The criterion fails, if the function's 2nd derivative is also 0 at this point. Then it's either a saddle point or an extremum, depending on whether the first non-vanishing derivative is odd or even, respectively.

E.g. the function $f(x)=x^3$ has $f'(x)=3 x^2$, $f''(x)=6x$, $f'''(x)=6$. The 1st derivative vanishes at $x=0$ and there also $f''(0)=0$ but $f'''(0) \neq 0$. Obviously the graph of the function has a saddle-point, i.e., a tangent with vanishing slope but no extremum in $x=0$.

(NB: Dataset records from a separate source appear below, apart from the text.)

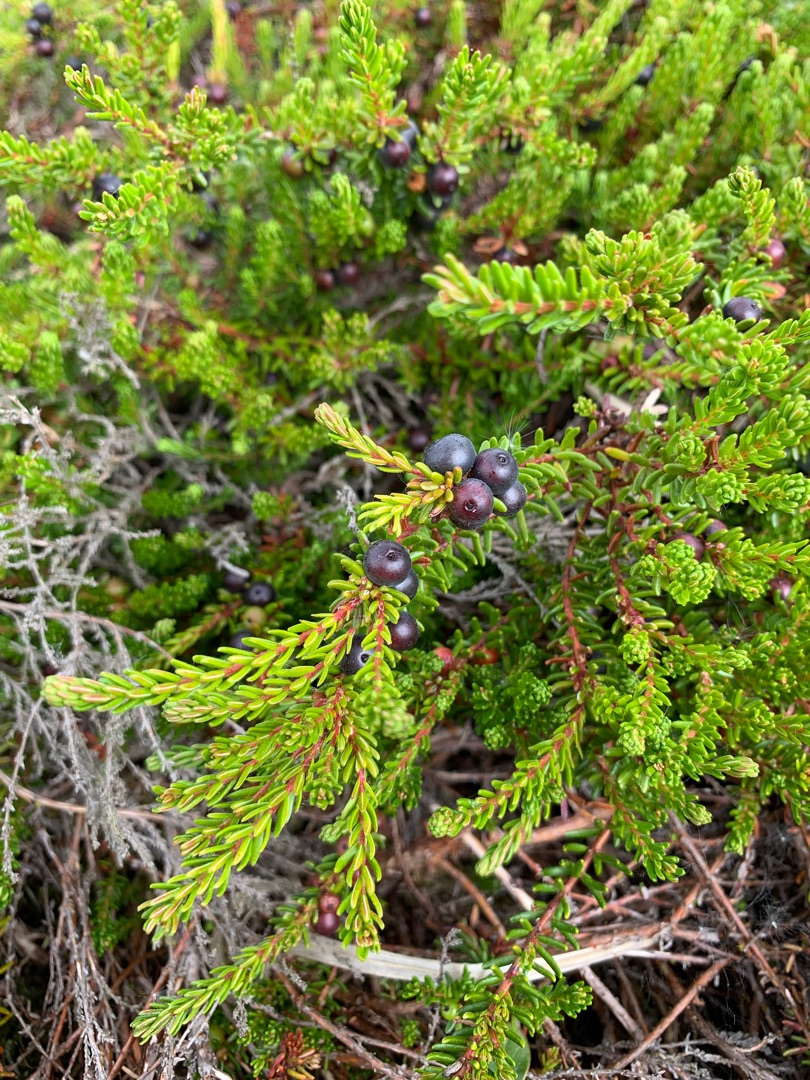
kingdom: Plantae
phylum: Tracheophyta
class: Magnoliopsida
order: Ericales
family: Ericaceae
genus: Empetrum
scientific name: Empetrum nigrum
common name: Revling
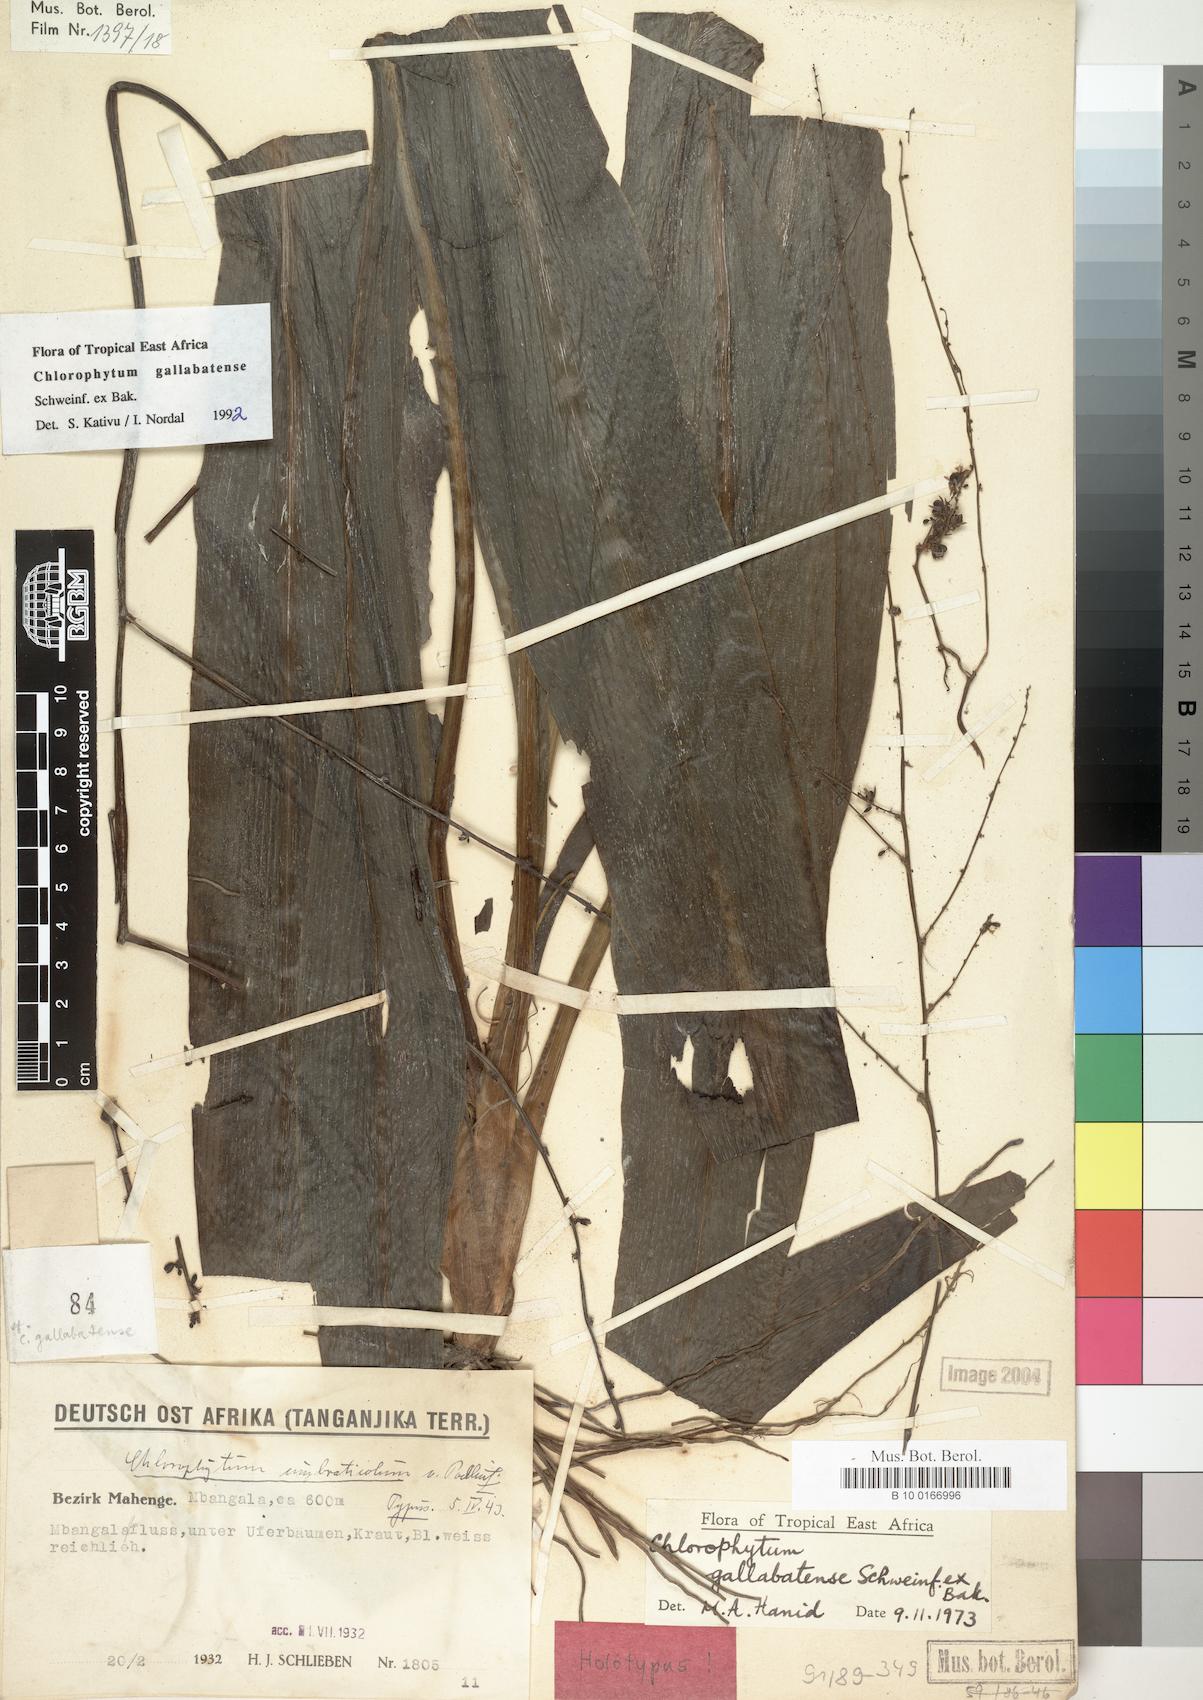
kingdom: Plantae
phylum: Tracheophyta
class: Liliopsida
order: Asparagales
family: Asparagaceae
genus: Chlorophytum
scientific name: Chlorophytum gallabatense
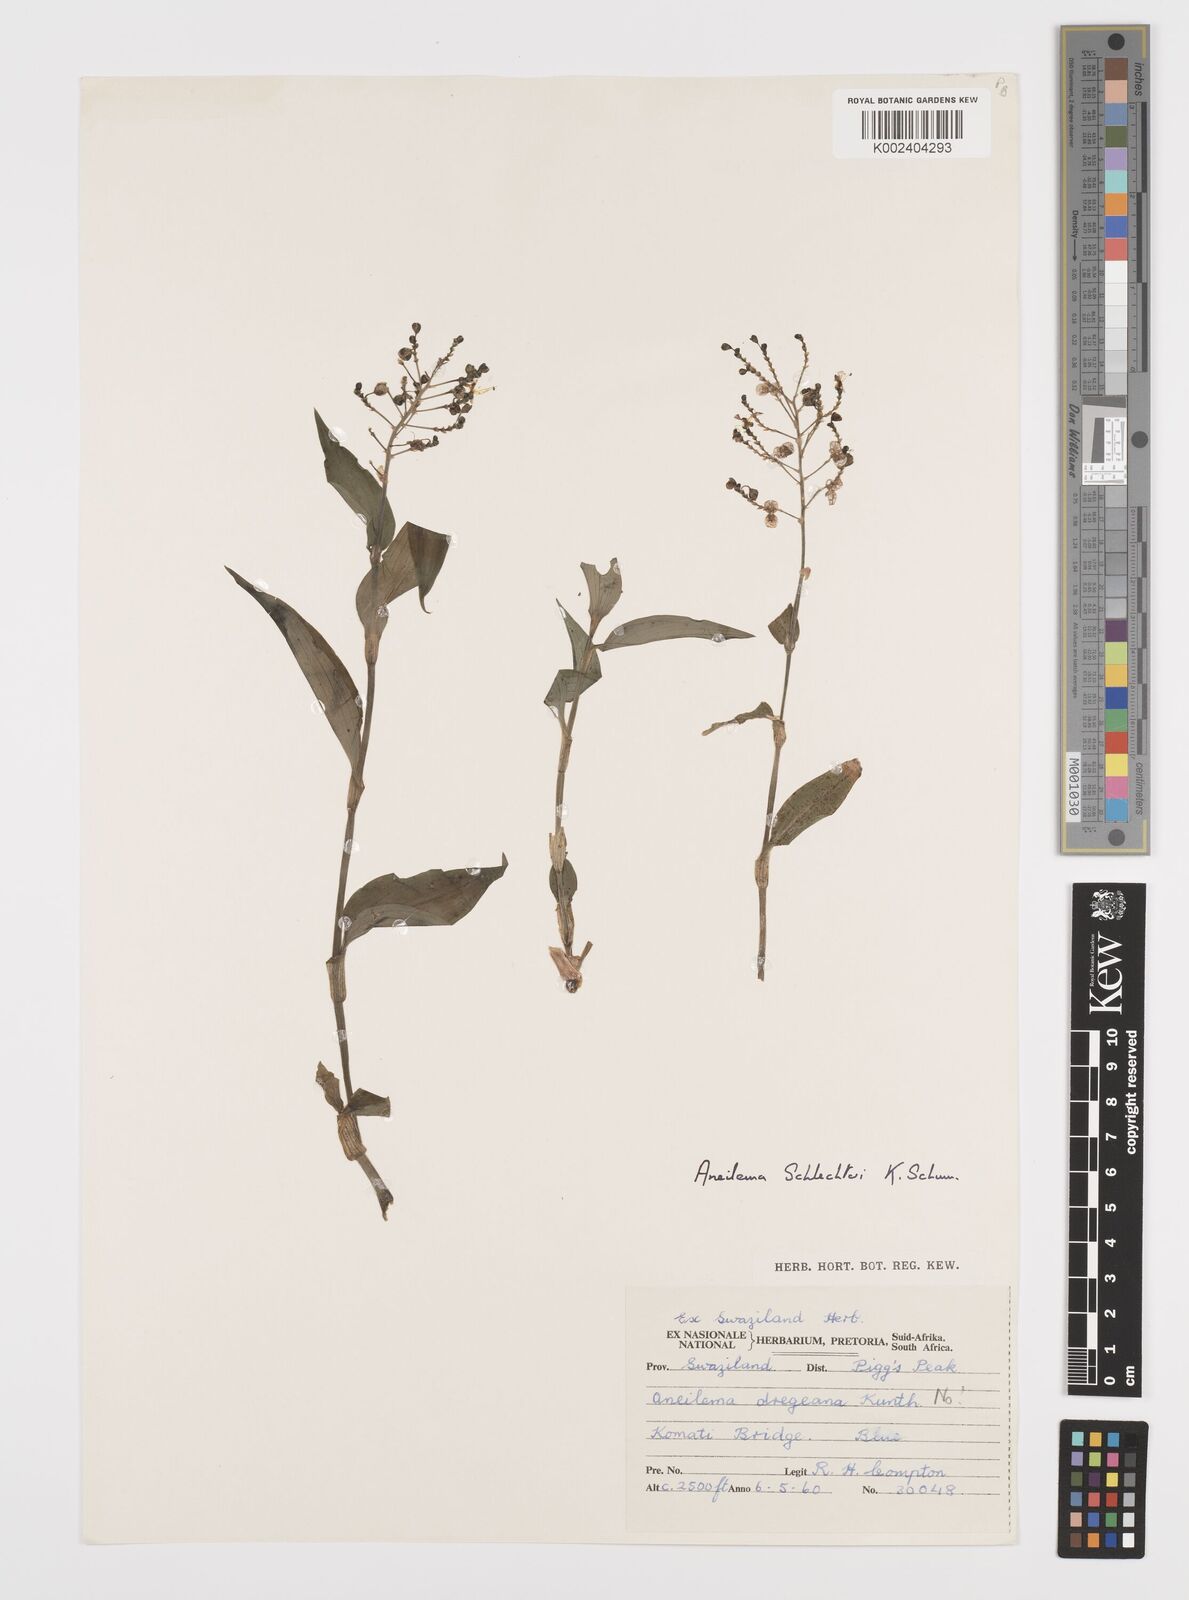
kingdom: Plantae
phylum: Tracheophyta
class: Liliopsida
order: Commelinales
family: Commelinaceae
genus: Aneilema
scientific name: Aneilema brunneospermum
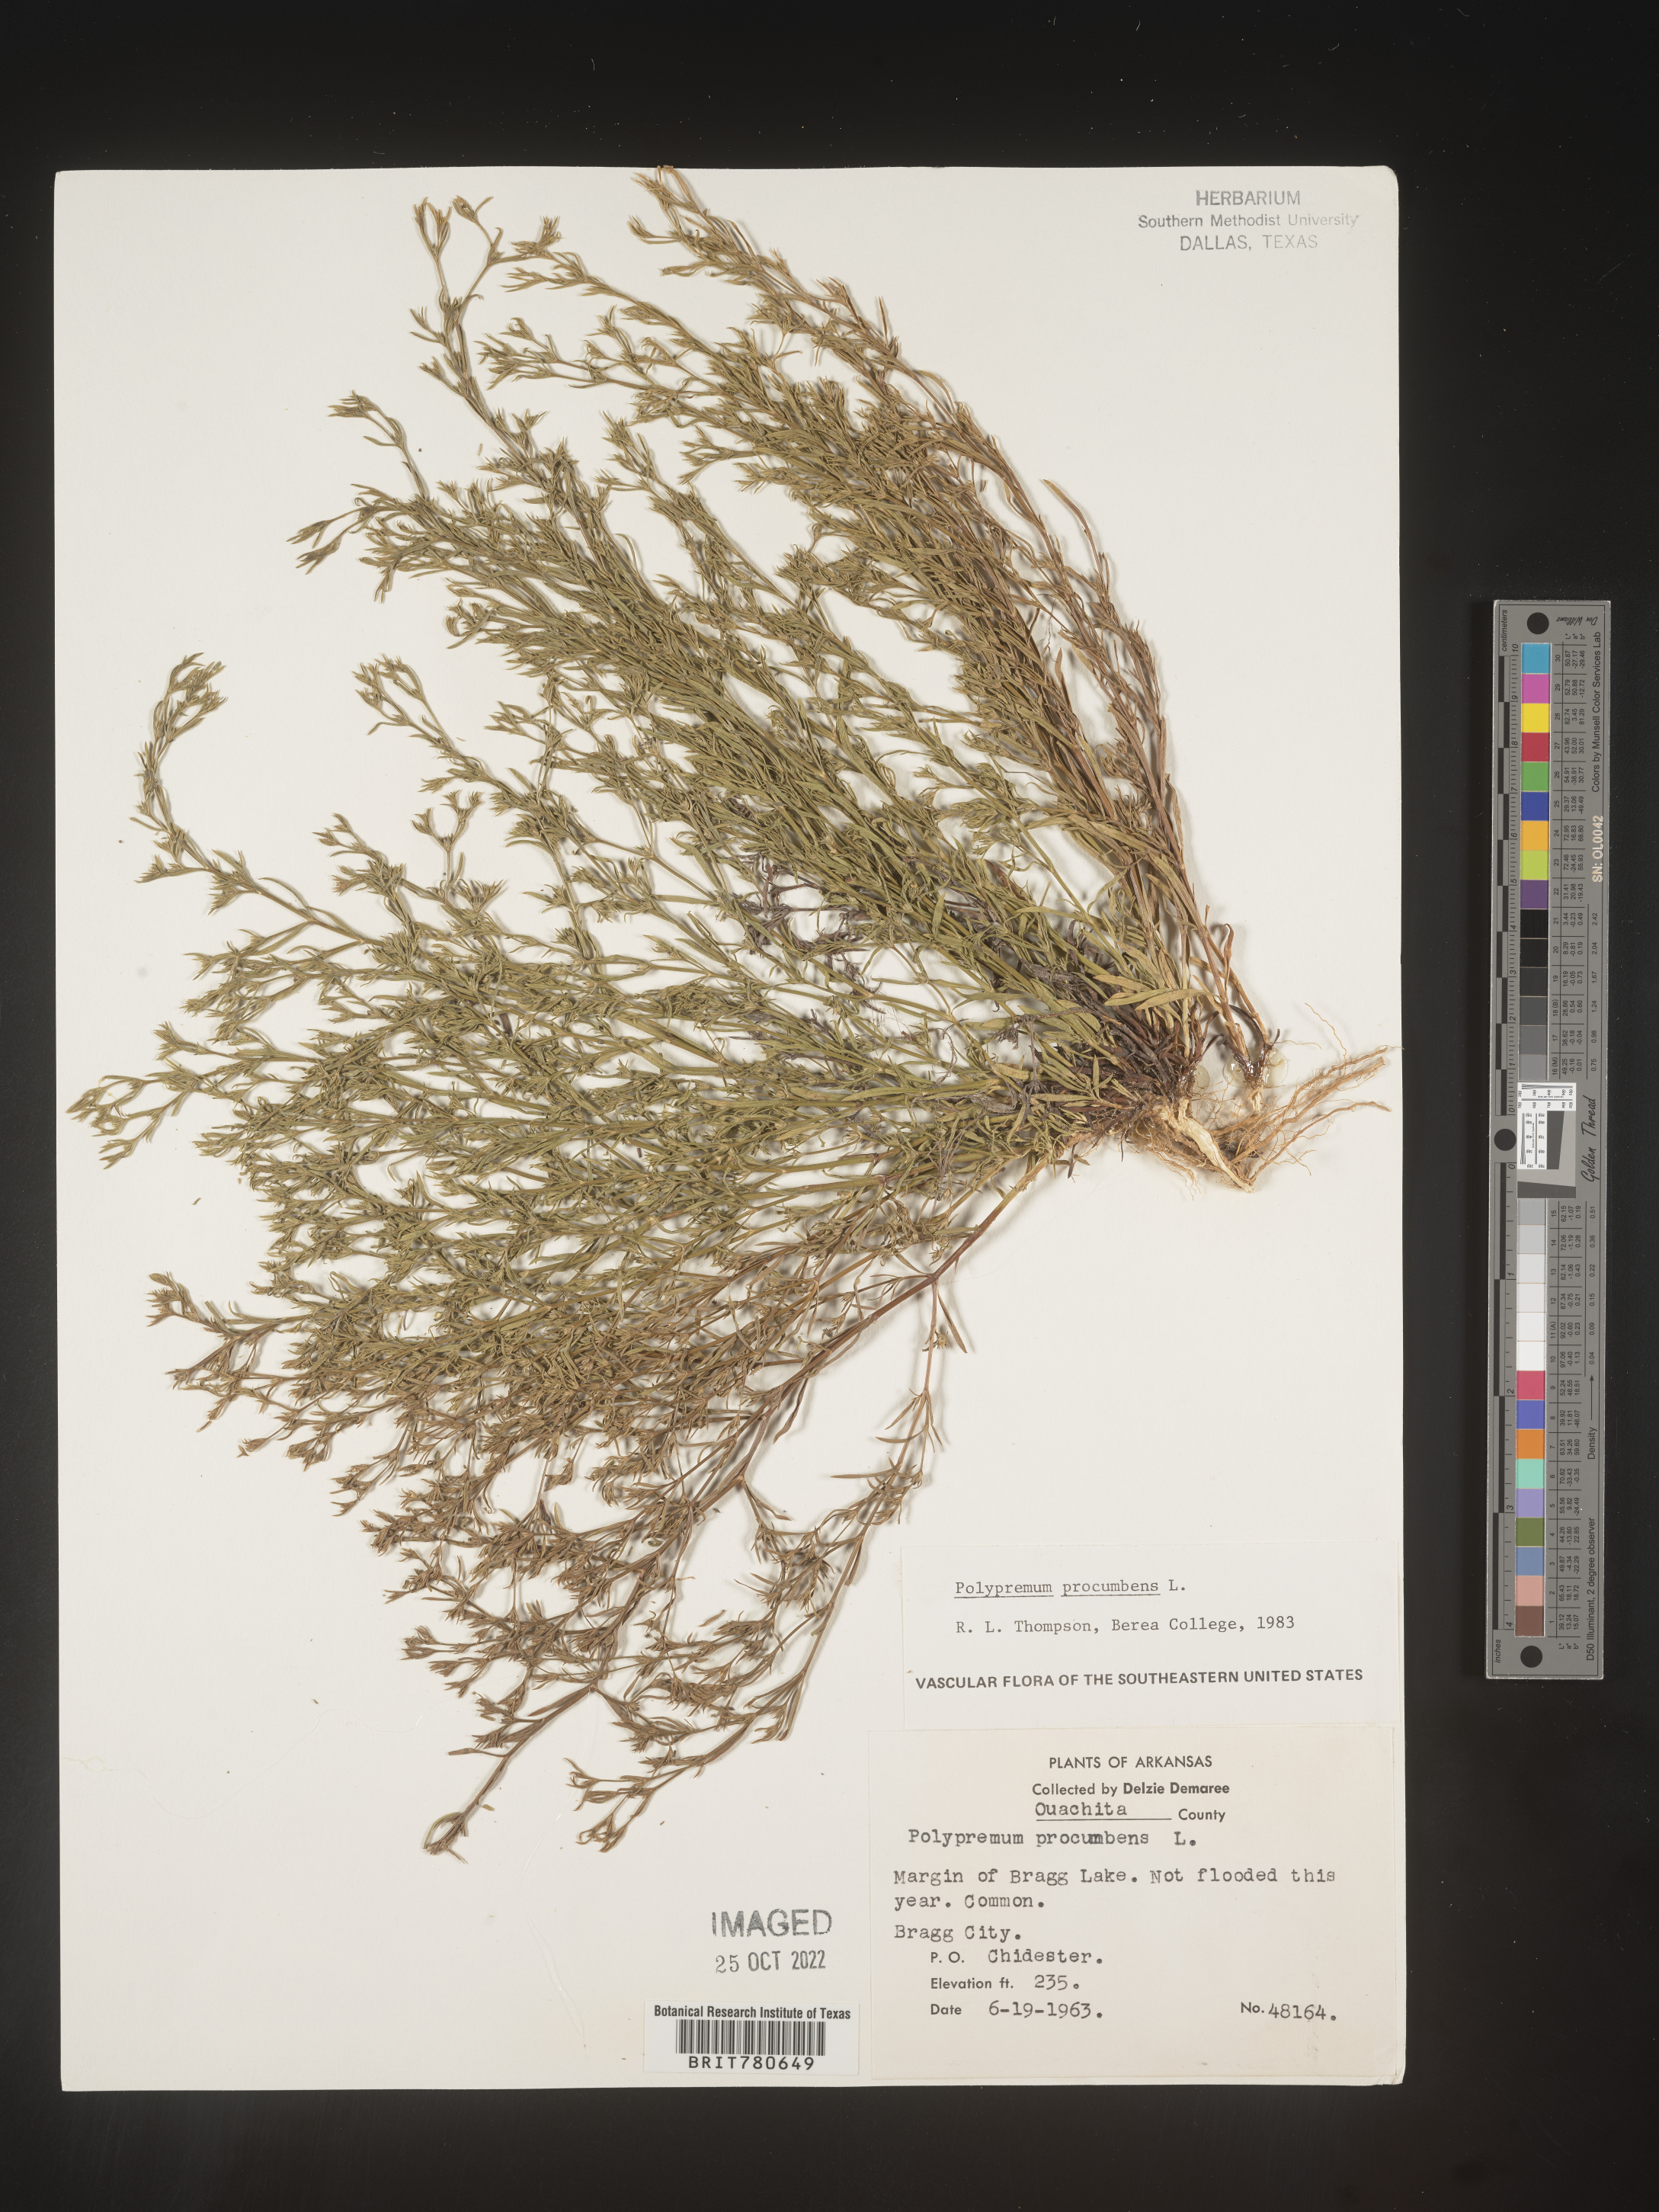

In the same way, you find that $f(x)=x^4$ has a tangent of vanishing slope at $x=0$ with $f''(0)=0$ but also $f'''(0)=0$ and $f^{(4)}(0)=24>0$, i.e., a minimum at $x=0$.

 

[PJC01]

1. The reason why a stable circular orbit is preferred in many cases is because it represents the lowest energy state for the particle. In other words, the particle will experience the least amount of resistance or force in a circular orbit, compared to other types of orbits such as elliptical. This is due to the fact that a circular orbit has a constant distance between the particle and the center of the orbit, resulting in a constant effective potential energy. On the other hand, an elliptical orbit has varying distances between the particle and the center, resulting in varying effective potential energy. This can lead to instability and the particle may eventually leave the orbit.

2. The condition \frac{f'(\rho)}{f(\rho)}+\frac{3}{\rho}>0 is not equivalent to the condition for a stable circular orbit. This condition is known as the Rayleigh criterion and is used to determine the stability of an orbit. It states that if the second derivative of the effective potential energy is positive, then the orbit is stable. However, this does not necessarily mean that the orbit will be circular. It only determines the stability of the orbit, not its shape. Therefore, the condition for a stable circular orbit, which considers the minimum of the effective potential energy, is not equivalent to the Rayleigh criterion.